▶ _Task goal_:
From the listing that follows, report the number of lines with the word "format" in them, and no other output.

▶ _Listed records_:
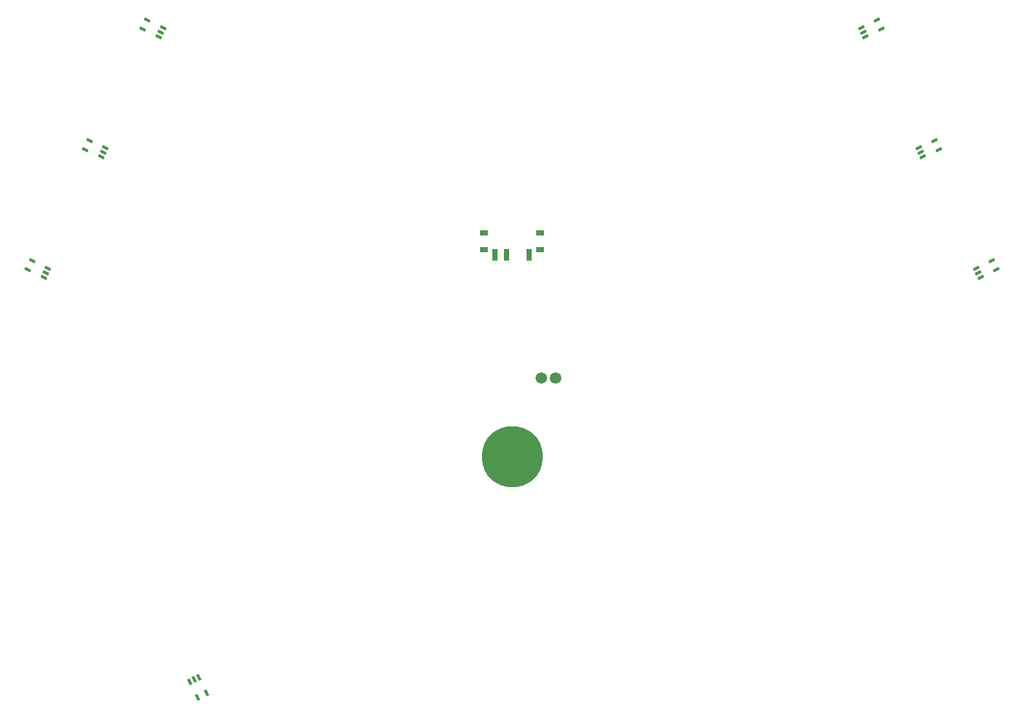
<source format=gbr>
%TF.GenerationSoftware,KiCad,Pcbnew,8.0.7*%
%TF.CreationDate,2025-01-10T10:44:29-08:00*%
%TF.ProjectId,sessile,73657373-696c-4652-9e6b-696361645f70,0.1*%
%TF.SameCoordinates,Original*%
%TF.FileFunction,Paste,Top*%
%TF.FilePolarity,Positive*%
%FSLAX46Y46*%
G04 Gerber Fmt 4.6, Leading zero omitted, Abs format (unit mm)*
G04 Created by KiCad (PCBNEW 8.0.7) date 2025-01-10 10:44:29*
%MOMM*%
%LPD*%
G01*
G04 APERTURE LIST*
G04 Aperture macros list*
%AMRotRect*
0 Rectangle, with rotation*
0 The origin of the aperture is its center*
0 $1 length*
0 $2 width*
0 $3 Rotation angle, in degrees counterclockwise*
0 Add horizontal line*
21,1,$1,$2,0,0,$3*%
G04 Aperture macros list end*
%ADD10RotRect,0.400000X0.800000X295.551000*%
%ADD11RotRect,0.400000X0.800000X64.449000*%
%ADD12RotRect,0.400000X0.800000X206.869000*%
%ADD13C,8.000000*%
%ADD14C,1.500000*%
%ADD15R,1.000000X0.800000*%
%ADD16R,0.700000X1.500000*%
G04 APERTURE END LIST*
D10*
%TO.C,D7*%
X232377838Y-105824256D03*
X232658192Y-106410687D03*
X232938546Y-106997119D03*
X235013610Y-106005096D03*
X234452902Y-104832233D03*
%TD*%
D11*
%TO.C,D3*%
X117551522Y-122785649D03*
X117831876Y-122199217D03*
X118112230Y-121612786D03*
X116037166Y-120620763D03*
X115476458Y-121793626D03*
%TD*%
D10*
%TO.C,D6*%
X239925838Y-121612786D03*
X240206192Y-122199217D03*
X240486546Y-122785649D03*
X242561610Y-121793626D03*
X242000902Y-120620763D03*
%TD*%
D12*
%TO.C,D9*%
X137896872Y-175300970D03*
X137317045Y-175594738D03*
X136737219Y-175888507D03*
X137776708Y-177940204D03*
X138936361Y-177352667D03*
%TD*%
D13*
%TO.C,BAT1*%
X179019034Y-146379218D03*
%TD*%
D10*
%TO.C,D8*%
X224829837Y-90035726D03*
X225110191Y-90622157D03*
X225390545Y-91208589D03*
X227465609Y-90216566D03*
X226904901Y-89043703D03*
%TD*%
D14*
%TO.C,MCU1*%
X182829034Y-136026718D03*
X184734034Y-136026718D03*
%TD*%
D11*
%TO.C,D5*%
X132647524Y-91208589D03*
X132927878Y-90622157D03*
X133208232Y-90035726D03*
X131133168Y-89043703D03*
X130572460Y-90216566D03*
%TD*%
D15*
%TO.C,SW1*%
X175369034Y-119204218D03*
X182669034Y-119204218D03*
X175369034Y-116994218D03*
X182669034Y-116994218D03*
D16*
X181269034Y-119854218D03*
X178269034Y-119854218D03*
X176769034Y-119854218D03*
%TD*%
D11*
%TO.C,D4*%
X125099523Y-106997119D03*
X125379877Y-106410687D03*
X125660231Y-105824256D03*
X123585167Y-104832233D03*
X123024459Y-106005096D03*
%TD*%
M02*

</source>
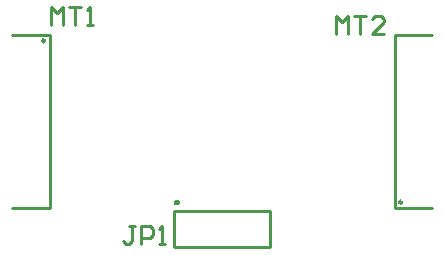
<source format=gto>
G04*
G04 #@! TF.GenerationSoftware,Altium Limited,Altium Designer,20.0.13 (296)*
G04*
G04 Layer_Color=65535*
%FSLAX25Y25*%
%MOIN*%
G70*
G01*
G75*
%ADD10C,0.01968*%
%ADD11C,0.01000*%
D10*
X195000Y143000D02*
G03*
X195000Y143000I-79J0D01*
G01*
D11*
X150992Y196937D02*
G03*
X150992Y196937I-492J0D01*
G01*
X269992Y143063D02*
G03*
X269992Y143063I-492J0D01*
G01*
X194000Y128000D02*
Y140000D01*
Y128000D02*
X226000D01*
Y140000D01*
X194000D02*
X226000D01*
X152500Y141063D02*
Y198937D01*
X140000D02*
X152500D01*
X140000Y141063D02*
X152500D01*
X267500Y198937D02*
X280000D01*
X267500Y141063D02*
X280000D01*
X267500D02*
Y198937D01*
X181001Y134999D02*
X179002D01*
X180001D01*
Y130001D01*
X179002Y129001D01*
X178002D01*
X177002Y130001D01*
X183000Y129001D02*
Y134999D01*
X185999D01*
X186999Y133999D01*
Y132000D01*
X185999Y131000D01*
X183000D01*
X188998Y129001D02*
X190998D01*
X189998D01*
Y134999D01*
X188998Y133999D01*
X153002Y202001D02*
Y207999D01*
X155002Y206000D01*
X157001Y207999D01*
Y202001D01*
X159000Y207999D02*
X162999D01*
X161000D01*
Y202001D01*
X164998D02*
X166998D01*
X165998D01*
Y207999D01*
X164998Y206999D01*
X248003Y199001D02*
Y204999D01*
X250002Y203000D01*
X252001Y204999D01*
Y199001D01*
X254001Y204999D02*
X257999D01*
X256000D01*
Y199001D01*
X263997D02*
X259999D01*
X263997Y203000D01*
Y203999D01*
X262998Y204999D01*
X260998D01*
X259999Y203999D01*
M02*

</source>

▶ _Exercise solution_:
3